Am nächsten Tag eine ausführliche Führung durchs historische Arles und einer Begegnung mit Vincent van Gogh, der hier seinen Traum vom Atelier des Südens zusammen mit Paul Gauguin verwirklichen wollte. Mit über 300 Werken war sein Aufenthalt eine leidenschaftliche und eine seiner produktivsten Schaffensperioden.
Eine Fahrt durch die bezaubernde Landschaft bringt uns zur archäologischen Grabungsstätte GLANUM und anschliessend zur Abtei Saint-Paul-de-Mausole. Im Sanatorium des Klosters wurde van Gogh ein Jahr lang psychiatrisch behandelt; die Umgebung präsentiert sich wie zu seiner Zeit.
Das Abendessen genossen wir im Restaurant LE GABOULET. Wunderbar! Anschliessend ergab sich an unserem 6-er Tisch eine Art philosophisches Gespräch über Dankbarkeit ... berührende Momente. Auch bei Gruppenreisen finden sich immer wieder Menschen zusammen, die sich für eine Weile nahe fühlen.
Am Mittwoch Köfferli packen und Fahrt nach Marseille. Vorher kurzer, aber lohnender Abstecher zur ehemaligen Abteikirche Saint-Gilles mit ihrer imposanten Schaufassade.
In Marseille zeigte uns die Stadtführerin Laurianne auf einer Panoramarundfahrt ihre Stadt. Die Nachteile der fehlenden öffentlichen Verkehrsmittel waren auf dieser Stadtfahrt offensichtlich.

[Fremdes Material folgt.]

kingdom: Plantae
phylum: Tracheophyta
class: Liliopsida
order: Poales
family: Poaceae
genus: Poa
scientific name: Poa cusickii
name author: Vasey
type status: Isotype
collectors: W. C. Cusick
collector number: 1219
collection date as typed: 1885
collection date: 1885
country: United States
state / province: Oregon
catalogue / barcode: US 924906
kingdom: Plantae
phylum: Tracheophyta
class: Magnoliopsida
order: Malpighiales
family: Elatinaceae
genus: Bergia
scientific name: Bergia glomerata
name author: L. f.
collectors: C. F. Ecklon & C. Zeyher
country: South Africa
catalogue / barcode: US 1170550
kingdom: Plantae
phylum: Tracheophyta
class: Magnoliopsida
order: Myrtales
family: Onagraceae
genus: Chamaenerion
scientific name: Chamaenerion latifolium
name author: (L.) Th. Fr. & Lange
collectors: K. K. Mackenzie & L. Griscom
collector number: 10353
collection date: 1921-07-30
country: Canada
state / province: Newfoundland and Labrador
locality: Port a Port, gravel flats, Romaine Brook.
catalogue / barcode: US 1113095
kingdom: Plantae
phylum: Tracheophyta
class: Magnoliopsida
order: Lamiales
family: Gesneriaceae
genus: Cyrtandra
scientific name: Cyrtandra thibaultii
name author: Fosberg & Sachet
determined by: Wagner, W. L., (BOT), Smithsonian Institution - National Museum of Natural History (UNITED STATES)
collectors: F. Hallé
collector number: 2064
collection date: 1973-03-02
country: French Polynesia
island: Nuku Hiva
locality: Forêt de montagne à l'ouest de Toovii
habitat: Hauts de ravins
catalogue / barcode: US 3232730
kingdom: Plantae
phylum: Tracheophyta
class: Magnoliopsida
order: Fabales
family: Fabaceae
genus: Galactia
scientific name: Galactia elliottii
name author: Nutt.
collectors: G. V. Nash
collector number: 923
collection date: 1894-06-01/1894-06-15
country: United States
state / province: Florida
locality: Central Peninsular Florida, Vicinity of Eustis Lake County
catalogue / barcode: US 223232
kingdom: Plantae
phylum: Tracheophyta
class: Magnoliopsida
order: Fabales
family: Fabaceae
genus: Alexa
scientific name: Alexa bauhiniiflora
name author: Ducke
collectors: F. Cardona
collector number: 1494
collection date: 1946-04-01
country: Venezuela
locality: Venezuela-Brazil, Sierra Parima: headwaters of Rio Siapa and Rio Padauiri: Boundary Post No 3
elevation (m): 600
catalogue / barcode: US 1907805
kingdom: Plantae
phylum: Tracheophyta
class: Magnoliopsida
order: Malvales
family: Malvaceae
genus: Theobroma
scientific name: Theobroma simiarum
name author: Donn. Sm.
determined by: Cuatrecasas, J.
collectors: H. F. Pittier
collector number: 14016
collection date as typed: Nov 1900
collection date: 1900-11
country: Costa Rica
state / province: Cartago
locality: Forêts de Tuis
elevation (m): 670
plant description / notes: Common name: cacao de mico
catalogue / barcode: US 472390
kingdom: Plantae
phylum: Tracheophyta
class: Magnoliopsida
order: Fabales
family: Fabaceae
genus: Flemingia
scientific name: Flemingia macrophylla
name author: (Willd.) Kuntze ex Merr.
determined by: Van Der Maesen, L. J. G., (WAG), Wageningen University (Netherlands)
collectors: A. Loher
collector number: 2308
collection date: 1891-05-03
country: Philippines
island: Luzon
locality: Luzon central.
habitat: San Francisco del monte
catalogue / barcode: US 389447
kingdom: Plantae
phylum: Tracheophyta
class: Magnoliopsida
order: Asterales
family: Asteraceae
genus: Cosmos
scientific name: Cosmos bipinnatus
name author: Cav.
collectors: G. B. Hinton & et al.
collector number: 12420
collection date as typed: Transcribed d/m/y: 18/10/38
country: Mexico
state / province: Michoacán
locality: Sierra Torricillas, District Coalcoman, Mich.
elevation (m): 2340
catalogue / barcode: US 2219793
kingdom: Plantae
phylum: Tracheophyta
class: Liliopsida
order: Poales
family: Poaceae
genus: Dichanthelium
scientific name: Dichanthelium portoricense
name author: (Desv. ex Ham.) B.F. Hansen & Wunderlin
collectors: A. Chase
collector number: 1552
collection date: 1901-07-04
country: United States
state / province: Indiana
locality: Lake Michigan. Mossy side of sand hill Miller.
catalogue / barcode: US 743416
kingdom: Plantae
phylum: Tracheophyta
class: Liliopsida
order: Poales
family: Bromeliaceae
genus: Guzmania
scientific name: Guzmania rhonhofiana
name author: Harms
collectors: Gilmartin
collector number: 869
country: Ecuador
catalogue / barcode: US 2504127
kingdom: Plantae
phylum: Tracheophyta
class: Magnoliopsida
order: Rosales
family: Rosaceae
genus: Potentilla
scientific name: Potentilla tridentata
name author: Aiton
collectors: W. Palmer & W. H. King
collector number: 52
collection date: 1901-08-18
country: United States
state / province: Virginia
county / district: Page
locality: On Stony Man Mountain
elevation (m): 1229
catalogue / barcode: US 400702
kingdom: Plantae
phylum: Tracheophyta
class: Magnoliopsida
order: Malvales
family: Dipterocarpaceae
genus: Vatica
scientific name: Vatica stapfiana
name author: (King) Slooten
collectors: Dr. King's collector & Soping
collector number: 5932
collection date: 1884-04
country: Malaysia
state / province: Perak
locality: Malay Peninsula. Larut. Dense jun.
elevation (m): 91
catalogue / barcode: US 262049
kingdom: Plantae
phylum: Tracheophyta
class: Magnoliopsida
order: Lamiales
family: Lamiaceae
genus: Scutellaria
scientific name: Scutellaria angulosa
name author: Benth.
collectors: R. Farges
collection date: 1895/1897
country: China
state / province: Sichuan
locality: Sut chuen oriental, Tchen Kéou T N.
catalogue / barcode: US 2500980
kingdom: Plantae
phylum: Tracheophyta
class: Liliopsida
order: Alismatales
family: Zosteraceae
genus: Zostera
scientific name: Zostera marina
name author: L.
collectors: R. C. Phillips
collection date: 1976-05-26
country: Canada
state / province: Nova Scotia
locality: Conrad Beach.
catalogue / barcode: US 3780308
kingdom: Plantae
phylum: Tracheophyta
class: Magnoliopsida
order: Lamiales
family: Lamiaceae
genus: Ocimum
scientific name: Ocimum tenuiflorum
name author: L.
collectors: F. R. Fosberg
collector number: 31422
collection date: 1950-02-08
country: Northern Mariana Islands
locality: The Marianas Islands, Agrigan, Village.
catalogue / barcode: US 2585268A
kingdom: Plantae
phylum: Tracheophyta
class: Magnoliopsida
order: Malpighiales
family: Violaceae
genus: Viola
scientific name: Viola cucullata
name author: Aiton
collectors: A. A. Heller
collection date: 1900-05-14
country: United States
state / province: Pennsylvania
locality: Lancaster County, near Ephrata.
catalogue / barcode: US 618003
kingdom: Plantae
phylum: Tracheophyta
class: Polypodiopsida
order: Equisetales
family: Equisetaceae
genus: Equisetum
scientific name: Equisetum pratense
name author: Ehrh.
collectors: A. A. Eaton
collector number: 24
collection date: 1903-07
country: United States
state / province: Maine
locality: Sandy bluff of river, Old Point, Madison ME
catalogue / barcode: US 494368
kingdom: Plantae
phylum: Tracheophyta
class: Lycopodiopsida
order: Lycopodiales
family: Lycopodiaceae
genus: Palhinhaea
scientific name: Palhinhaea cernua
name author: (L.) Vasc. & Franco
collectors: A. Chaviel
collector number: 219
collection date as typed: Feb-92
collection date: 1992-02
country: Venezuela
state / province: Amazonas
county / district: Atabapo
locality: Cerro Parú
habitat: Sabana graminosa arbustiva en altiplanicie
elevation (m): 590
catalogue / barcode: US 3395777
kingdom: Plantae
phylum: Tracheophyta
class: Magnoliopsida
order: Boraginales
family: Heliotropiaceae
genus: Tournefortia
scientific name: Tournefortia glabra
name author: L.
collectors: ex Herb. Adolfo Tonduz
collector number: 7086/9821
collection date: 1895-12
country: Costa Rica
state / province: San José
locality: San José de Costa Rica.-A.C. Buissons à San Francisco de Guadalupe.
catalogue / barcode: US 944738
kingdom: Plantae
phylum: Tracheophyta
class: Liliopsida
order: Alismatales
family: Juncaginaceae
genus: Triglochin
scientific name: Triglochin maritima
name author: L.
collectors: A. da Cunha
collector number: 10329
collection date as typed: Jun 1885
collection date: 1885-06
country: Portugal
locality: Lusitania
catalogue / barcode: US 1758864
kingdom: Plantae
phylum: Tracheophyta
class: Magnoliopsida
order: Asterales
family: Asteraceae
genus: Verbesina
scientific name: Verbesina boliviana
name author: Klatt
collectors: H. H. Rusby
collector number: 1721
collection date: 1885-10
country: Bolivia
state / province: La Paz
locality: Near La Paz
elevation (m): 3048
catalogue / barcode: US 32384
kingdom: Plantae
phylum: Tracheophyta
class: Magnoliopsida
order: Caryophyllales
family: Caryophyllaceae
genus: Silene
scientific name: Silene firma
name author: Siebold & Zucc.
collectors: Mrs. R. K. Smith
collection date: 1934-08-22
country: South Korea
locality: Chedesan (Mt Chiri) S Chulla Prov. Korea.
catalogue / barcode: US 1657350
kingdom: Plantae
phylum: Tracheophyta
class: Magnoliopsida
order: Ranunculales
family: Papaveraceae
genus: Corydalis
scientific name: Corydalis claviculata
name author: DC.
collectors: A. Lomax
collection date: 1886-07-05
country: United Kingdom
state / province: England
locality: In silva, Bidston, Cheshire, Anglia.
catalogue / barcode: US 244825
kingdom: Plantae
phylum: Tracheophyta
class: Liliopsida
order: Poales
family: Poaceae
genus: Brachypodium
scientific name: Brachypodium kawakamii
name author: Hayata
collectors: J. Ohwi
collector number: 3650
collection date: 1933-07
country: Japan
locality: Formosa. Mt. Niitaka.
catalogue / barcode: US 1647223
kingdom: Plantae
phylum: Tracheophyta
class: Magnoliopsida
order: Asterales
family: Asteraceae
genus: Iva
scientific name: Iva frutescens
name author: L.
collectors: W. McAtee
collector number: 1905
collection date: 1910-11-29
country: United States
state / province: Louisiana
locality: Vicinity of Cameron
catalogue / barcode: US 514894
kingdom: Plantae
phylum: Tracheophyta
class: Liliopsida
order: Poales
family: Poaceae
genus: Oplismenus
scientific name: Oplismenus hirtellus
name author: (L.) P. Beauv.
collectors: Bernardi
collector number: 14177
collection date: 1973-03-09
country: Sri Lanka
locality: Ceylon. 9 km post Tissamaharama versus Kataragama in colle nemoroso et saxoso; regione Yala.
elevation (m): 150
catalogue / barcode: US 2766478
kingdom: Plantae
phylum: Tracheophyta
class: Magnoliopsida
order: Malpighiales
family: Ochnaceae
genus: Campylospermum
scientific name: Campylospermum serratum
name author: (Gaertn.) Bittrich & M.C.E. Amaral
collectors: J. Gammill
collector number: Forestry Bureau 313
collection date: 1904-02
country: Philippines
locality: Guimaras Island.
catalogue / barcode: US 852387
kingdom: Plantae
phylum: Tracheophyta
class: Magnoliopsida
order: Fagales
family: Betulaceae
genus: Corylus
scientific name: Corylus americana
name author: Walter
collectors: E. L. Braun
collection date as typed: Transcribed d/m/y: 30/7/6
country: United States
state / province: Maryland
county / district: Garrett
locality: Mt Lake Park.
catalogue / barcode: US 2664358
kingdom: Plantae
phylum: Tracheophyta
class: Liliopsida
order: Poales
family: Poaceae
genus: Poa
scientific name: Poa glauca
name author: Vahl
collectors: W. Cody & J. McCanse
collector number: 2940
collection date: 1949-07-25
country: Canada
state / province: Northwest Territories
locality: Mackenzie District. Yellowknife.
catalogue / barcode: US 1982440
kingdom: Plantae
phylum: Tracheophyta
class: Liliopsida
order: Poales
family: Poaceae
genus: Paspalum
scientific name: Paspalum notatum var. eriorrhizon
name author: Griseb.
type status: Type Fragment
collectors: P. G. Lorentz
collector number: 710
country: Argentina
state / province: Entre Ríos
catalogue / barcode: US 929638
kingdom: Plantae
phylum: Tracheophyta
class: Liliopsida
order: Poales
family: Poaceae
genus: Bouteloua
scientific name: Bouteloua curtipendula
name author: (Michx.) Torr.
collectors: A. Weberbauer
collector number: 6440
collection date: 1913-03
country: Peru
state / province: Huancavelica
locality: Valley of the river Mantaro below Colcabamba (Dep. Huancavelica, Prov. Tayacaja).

Am Donnerstag führte uns Laurianne auf einen Streifzug durch ’Le Panier’, der Wiege von Marseille. Das Altstadtviertel auf dem Hügel hinter dem alten Hafen ist der älteste besiedelte Ort der Hafenmetropole, der von den Griechen gegründeten Kolonie Massalia. Ein Viertel im Umbruch, gleich hinter unserem Hotel beginnend. Ein Juwel, wo Armut auf Avantgarde trifft; Strassenecken voller Sperrmüll, lauschige Plätze, Gassen voller Grün, eine Atmosphäre wie in einem provenzalischen Dorf. Wir haben zu zweit das Viertel gleich mehrmals besucht oder durchquert. Und am Abreisetag gabs für uns in einem der kleinen Bistros noch ein letztes Glas und etwas Kleines zum Essen.
Am Nachmittag wurden wir per Taxi zur ‘Cité Radieuse’ de Marseille gefahren.
Die ‘Unités d’Habitation’ sollten nach dem zweiten Weltkrieg den Wohnungsmangel lindern. Der Bau von Le Corbusier wurde ab 1947 erbaut und 1952 eröffnet. Wir hatten die Gelegenheit, eine Wohnung (im Urzustand) zu besichtigen. Absolut genial! Für damalige Verhältnisse luxuriös und v.a. klug auf kleinstem Raume konzipiert. Heute sind diese Wohnungen sehr begehrt, dies obwohl kaum etwas daran geändert werden darf.
Einmal mehr hat uns Frau Mäder überrascht: Z’mittag genossen wir im inne liegenden Gourmet-Restaurant ‘le Ventre de l’Architecte’. Sehr, sehr speziell, Ort und Essen! www.citeradieuse-marseille.com.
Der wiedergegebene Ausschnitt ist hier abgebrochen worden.